:: What you are asked to do ::
Please copy exactly the lines that begin with the one containing "middle dip: (648, 864)" and end with the last line of the entries.

◆ ◆ ◆ ◆

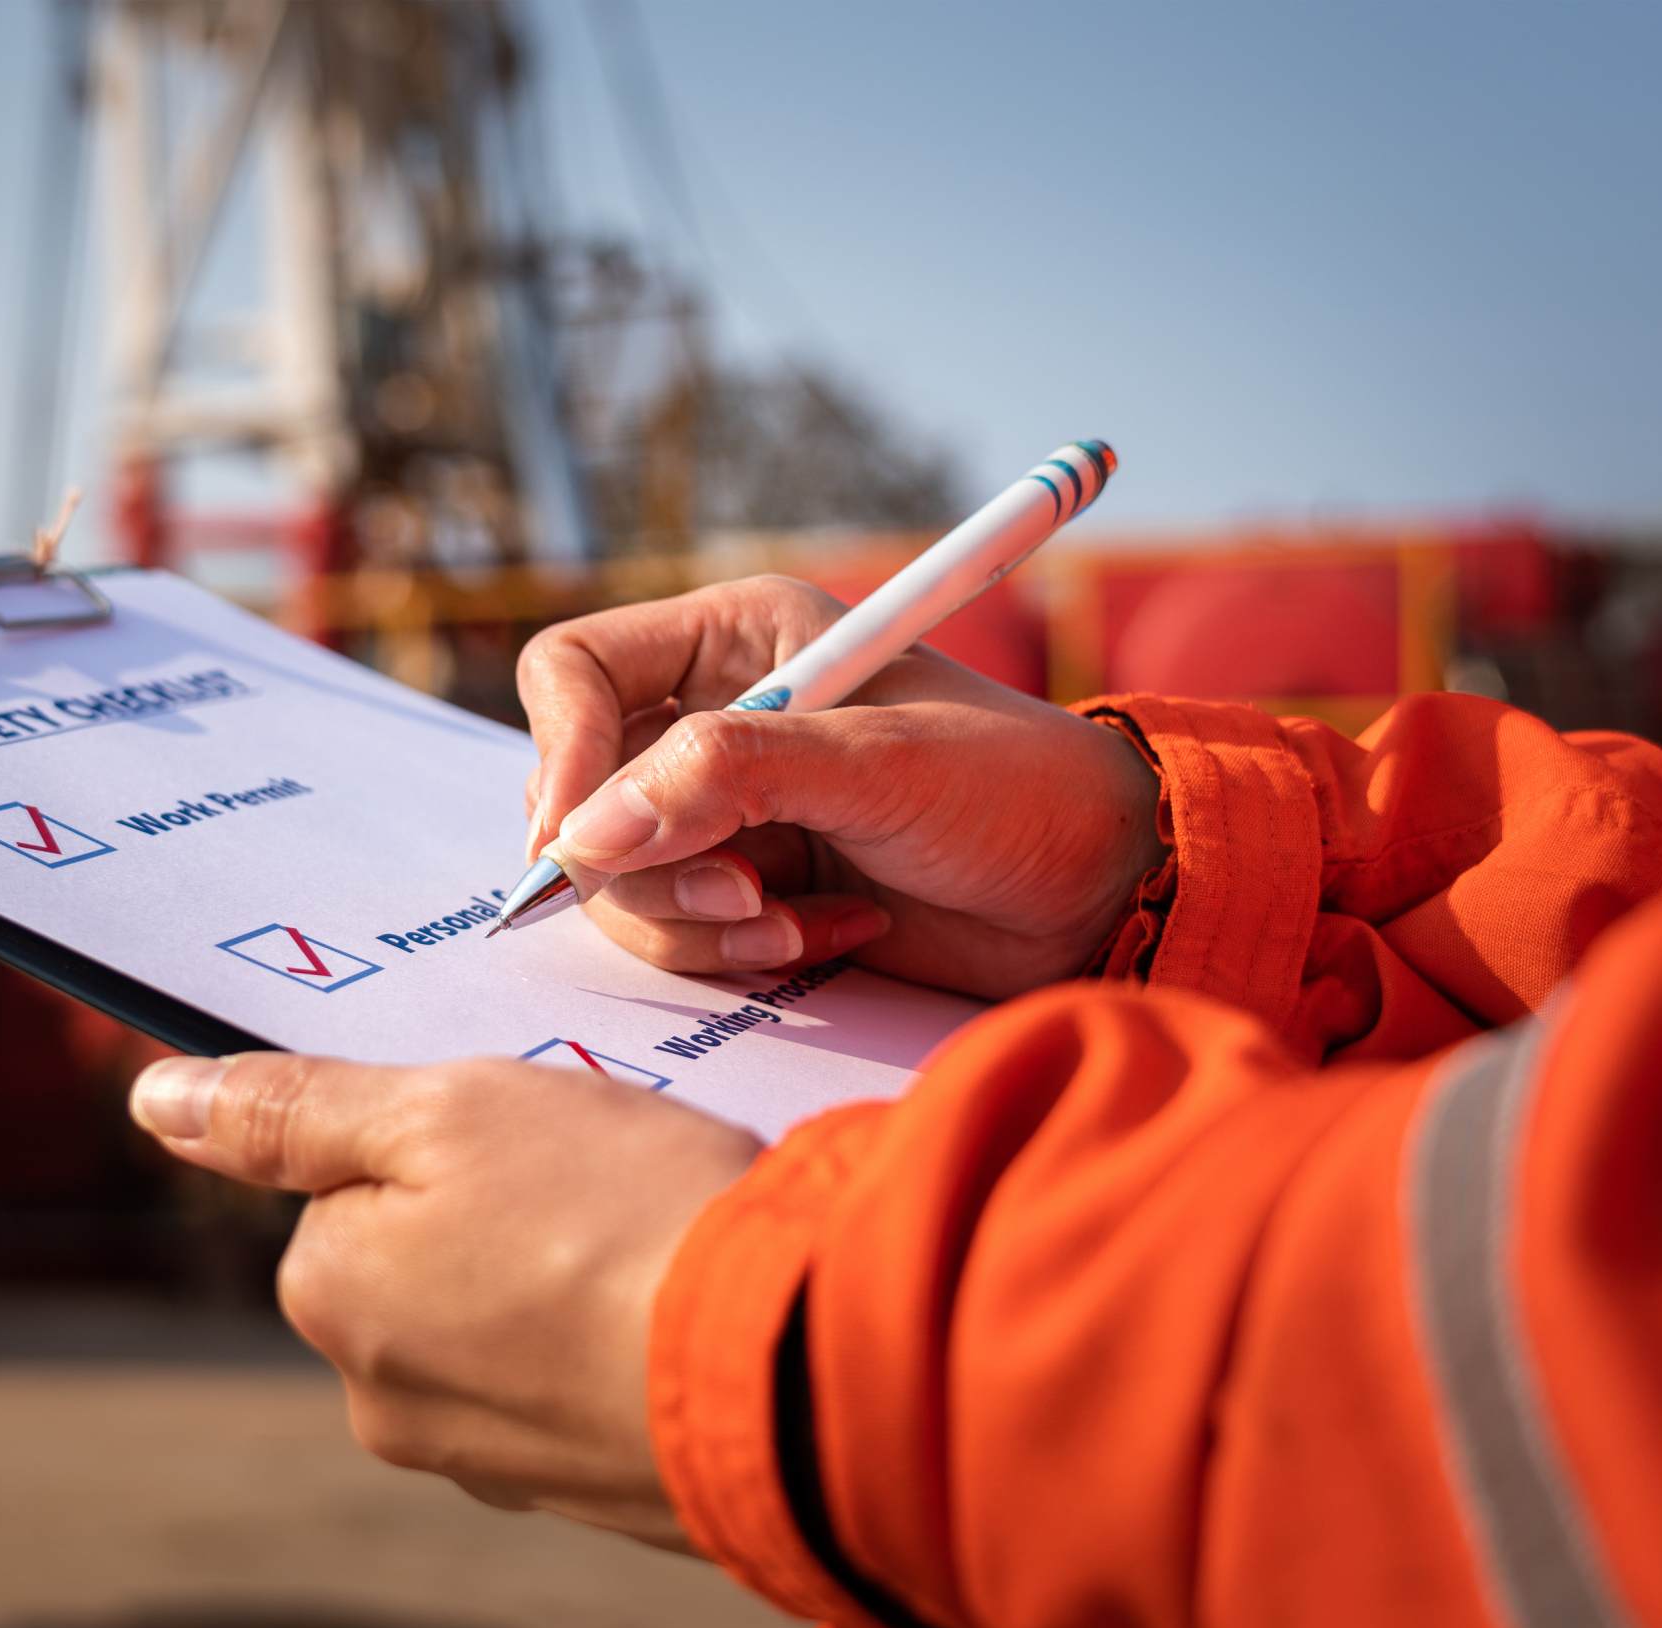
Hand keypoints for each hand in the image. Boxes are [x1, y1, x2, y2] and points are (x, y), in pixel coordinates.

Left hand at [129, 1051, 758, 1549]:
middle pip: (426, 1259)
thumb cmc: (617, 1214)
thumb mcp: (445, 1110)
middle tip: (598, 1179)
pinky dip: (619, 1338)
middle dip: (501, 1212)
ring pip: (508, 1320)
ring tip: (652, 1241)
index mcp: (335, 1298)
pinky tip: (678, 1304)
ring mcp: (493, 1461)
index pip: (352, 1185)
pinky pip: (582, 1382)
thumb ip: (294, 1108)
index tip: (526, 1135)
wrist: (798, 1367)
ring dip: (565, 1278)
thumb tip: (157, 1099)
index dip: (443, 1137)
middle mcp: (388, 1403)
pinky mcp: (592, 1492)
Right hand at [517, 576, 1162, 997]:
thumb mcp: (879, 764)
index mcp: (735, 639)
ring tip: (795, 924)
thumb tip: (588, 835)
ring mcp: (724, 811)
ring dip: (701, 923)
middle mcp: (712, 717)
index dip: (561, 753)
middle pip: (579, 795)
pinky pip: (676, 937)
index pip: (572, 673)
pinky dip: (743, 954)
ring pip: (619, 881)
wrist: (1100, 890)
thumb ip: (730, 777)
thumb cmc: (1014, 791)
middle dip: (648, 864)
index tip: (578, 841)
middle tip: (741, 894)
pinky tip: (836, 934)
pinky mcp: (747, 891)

◆ ◆ ◆ ◆

:: Exercise result ::
middle dip: (648, 864)
index tip: (578, 841)
middle tip: (741, 894)
pinky tip: (836, 934)
pinky mcp: (747, 891)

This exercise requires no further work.